Há também um circuito mais popular e acessível. Alguns supermercados distribuem pintinhos como brinde na compra de ovos ou iogurte, enquanto certos fazendeiros vendem filhotes em parques urbanos por 1 a 3 yuans, atraindo pais e crianças. Esse detalhe mostra como o acesso fácil ajuda a alimentar a tendência.
A febre das galinhas também está mudando a visão sobre bem-estar animal
Para muitos tutores, criar galinhas não é apenas um hobby exótico. A convivência cotidiana com aves consideradas sencientes fez algumas pessoas repensarem a relação entre consumo e cuidado animal.
A base traz relatos de donos que dizem continuar comendo carne, mas passaram a olhar com mais atenção para o bem-estar de animais de criação. Em alguns casos, a convivência com o pet levou a uma mudança mais profunda de percepção, fazendo com que a ave deixasse de ser vista como comida e passasse a ser tratada como parte da família.
O que esse fenômeno revela sobre o mercado pet chinês
A ascensão das galinhas como pets mostra que o mercado chinês está indo muito além de cães e gatos.
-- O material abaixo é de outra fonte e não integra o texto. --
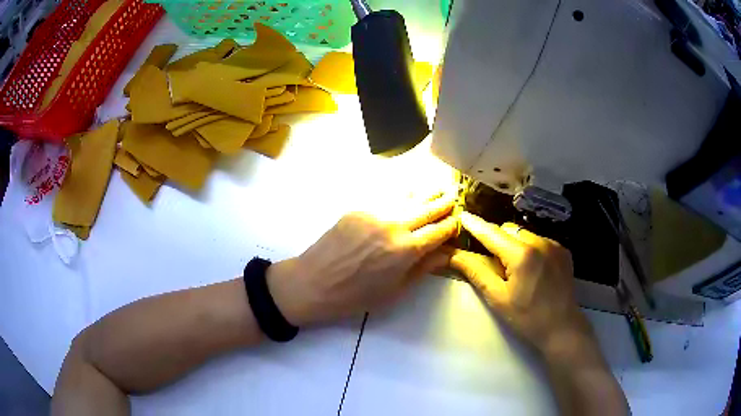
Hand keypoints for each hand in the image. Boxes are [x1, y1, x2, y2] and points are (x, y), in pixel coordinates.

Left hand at [267, 193, 458, 325]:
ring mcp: (375, 213)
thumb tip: (447, 254)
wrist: (313, 283)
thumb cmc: (356, 296)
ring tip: (436, 189)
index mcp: (407, 250)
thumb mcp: (395, 291)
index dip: (451, 225)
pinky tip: (407, 193)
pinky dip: (402, 195)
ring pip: (408, 197)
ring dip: (425, 194)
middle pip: (427, 209)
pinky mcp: (358, 209)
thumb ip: (423, 269)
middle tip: (453, 197)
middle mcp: (395, 225)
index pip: (439, 231)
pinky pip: (386, 198)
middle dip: (443, 203)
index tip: (458, 221)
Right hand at [450, 212, 593, 352]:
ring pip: (525, 234)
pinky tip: (533, 270)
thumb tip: (453, 254)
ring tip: (516, 270)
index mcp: (522, 254)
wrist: (562, 328)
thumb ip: (476, 271)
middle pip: (509, 230)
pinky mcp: (563, 251)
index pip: (492, 233)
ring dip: (514, 244)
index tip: (463, 215)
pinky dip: (530, 249)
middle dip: (497, 240)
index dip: (475, 225)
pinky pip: (540, 241)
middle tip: (493, 263)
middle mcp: (540, 242)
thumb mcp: (497, 298)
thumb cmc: (527, 318)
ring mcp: (554, 245)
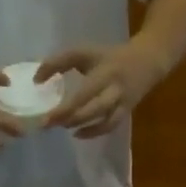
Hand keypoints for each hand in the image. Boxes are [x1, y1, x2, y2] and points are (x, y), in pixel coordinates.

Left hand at [38, 39, 166, 138]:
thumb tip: (36, 80)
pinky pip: (109, 126)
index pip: (81, 92)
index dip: (63, 106)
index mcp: (104, 72)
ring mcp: (122, 103)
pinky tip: (77, 134)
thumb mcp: (85, 52)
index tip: (44, 115)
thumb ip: (60, 62)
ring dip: (82, 126)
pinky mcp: (126, 112)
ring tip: (62, 127)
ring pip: (103, 120)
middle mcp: (114, 89)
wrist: (148, 61)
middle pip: (92, 108)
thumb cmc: (110, 57)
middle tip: (47, 125)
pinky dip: (93, 132)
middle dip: (69, 118)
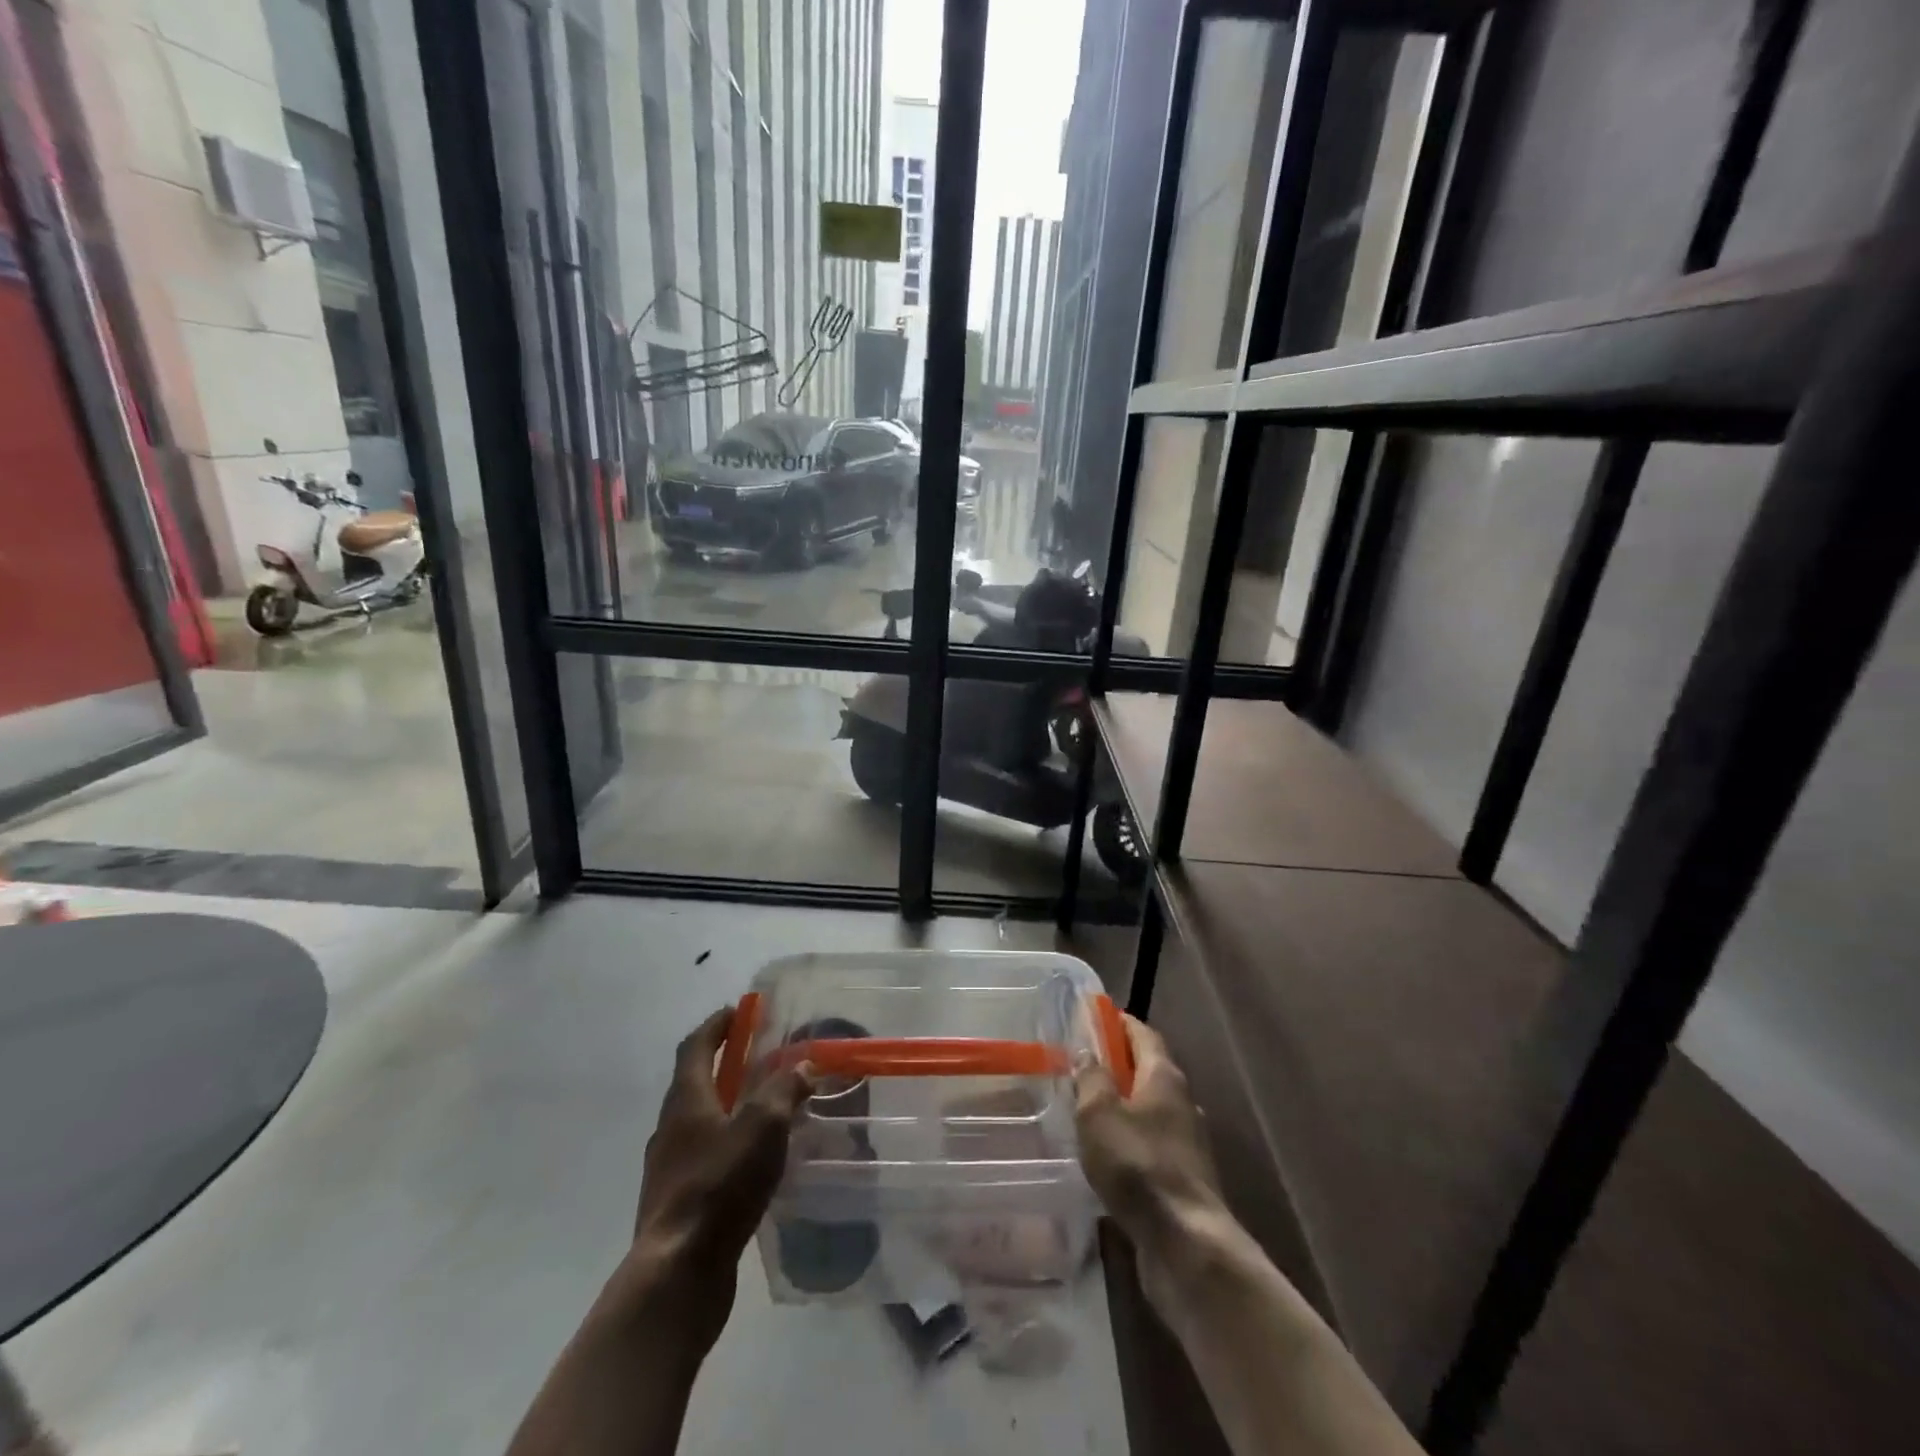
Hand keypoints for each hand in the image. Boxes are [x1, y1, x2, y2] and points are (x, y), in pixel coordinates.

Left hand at [616, 1007, 812, 1343]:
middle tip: (761, 1058)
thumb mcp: (763, 1127)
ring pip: (701, 1122)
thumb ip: (784, 1090)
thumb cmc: (719, 1186)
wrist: (677, 1275)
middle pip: (695, 1082)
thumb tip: (803, 1065)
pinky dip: (728, 1145)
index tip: (739, 1011)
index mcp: (686, 1100)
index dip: (716, 1025)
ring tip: (766, 1109)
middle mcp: (670, 1128)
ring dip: (728, 1107)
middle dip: (726, 1065)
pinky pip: (705, 1157)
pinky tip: (755, 1162)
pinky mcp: (678, 1203)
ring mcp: (669, 1168)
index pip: (696, 1047)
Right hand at [1073, 1013, 1226, 1260]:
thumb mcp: (1099, 1114)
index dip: (1118, 1022)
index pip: (1143, 1034)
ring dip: (1123, 1104)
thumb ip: (1091, 1078)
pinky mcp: (1184, 1177)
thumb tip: (1086, 1051)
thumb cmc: (1138, 1165)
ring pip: (1150, 1109)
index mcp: (1164, 1076)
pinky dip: (1130, 1138)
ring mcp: (1187, 1141)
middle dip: (1118, 1063)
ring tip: (1088, 1109)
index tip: (1093, 1016)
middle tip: (1082, 1063)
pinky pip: (1152, 1143)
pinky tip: (1108, 1153)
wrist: (1186, 1243)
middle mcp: (1182, 1101)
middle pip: (1148, 1069)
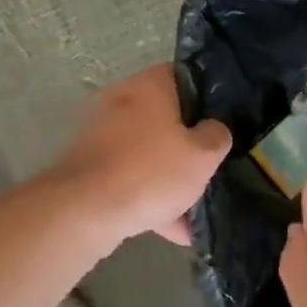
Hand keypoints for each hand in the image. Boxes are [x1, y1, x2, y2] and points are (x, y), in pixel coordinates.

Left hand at [50, 65, 230, 249]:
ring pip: (147, 152)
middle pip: (165, 117)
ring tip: (193, 213)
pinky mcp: (90, 167)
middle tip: (209, 166)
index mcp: (149, 86)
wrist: (84, 211)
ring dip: (169, 179)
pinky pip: (129, 178)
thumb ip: (216, 137)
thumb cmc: (151, 171)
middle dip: (187, 146)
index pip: (183, 75)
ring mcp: (102, 135)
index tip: (221, 119)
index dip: (206, 95)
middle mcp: (122, 102)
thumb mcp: (202, 155)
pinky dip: (148, 198)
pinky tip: (173, 230)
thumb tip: (214, 130)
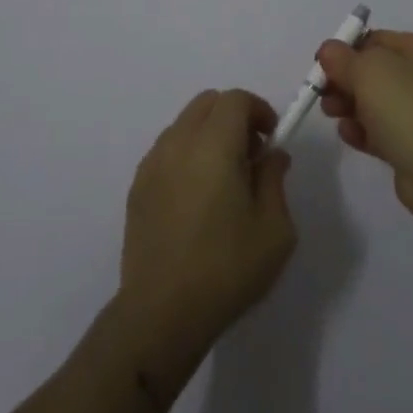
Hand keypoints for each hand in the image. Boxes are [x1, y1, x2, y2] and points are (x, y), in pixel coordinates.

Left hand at [117, 89, 296, 395]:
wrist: (162, 313)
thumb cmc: (227, 269)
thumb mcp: (274, 229)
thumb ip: (275, 179)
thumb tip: (272, 155)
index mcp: (213, 146)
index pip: (235, 99)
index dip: (258, 109)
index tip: (271, 137)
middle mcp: (178, 144)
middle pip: (206, 103)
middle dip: (234, 116)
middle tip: (251, 154)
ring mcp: (152, 164)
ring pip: (184, 124)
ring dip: (209, 134)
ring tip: (224, 178)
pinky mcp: (137, 187)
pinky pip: (167, 150)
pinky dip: (187, 154)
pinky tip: (197, 197)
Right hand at [316, 30, 412, 231]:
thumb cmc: (409, 109)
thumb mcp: (370, 71)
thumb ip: (344, 58)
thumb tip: (328, 51)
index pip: (379, 40)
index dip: (347, 49)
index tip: (322, 64)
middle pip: (375, 72)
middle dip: (345, 81)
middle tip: (323, 92)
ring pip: (376, 103)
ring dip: (349, 106)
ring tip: (331, 114)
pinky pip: (382, 132)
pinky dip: (362, 131)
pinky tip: (349, 136)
O crescimento de animais incomuns reflete tanto uma busca por diferenciação quanto a procura por opções mais baratas e mais simples de manter nas grandes cidades.
Com 17 milhões de tutores e um mercado que já se aproxima de 10 bilhões de yuans, esse segmento indica que a cultura pet na China está entrando em uma fase mais ampla, mais diversa e também mais inesperada. Nesse contexto, as galinhas surgem como símbolo de uma mudança de comportamento que mistura afeto, economia e curiosidade.
Por que essa tendência chama tanta atenção dentro e fora da China
O impacto da história está justamente no contraste. Em uma região onde a relação com aves sempre esteve fortemente ligada à alimentação, vê-las sendo empurradas em carrinhos, vestidas com chapéus e tratadas como bebês cria uma quebra de expectativa imediata.
Mas o caso vai além da imagem curiosa. Ele aponta para transformações reais no consumo, no mercado pet, na vida urbana e até na forma como parte da população enxerga os animais de criação. Por isso, a moda das galinhas de estimação virou mais do que um fenômeno de internet. Ela se tornou um sinal concreto de mudança cultural.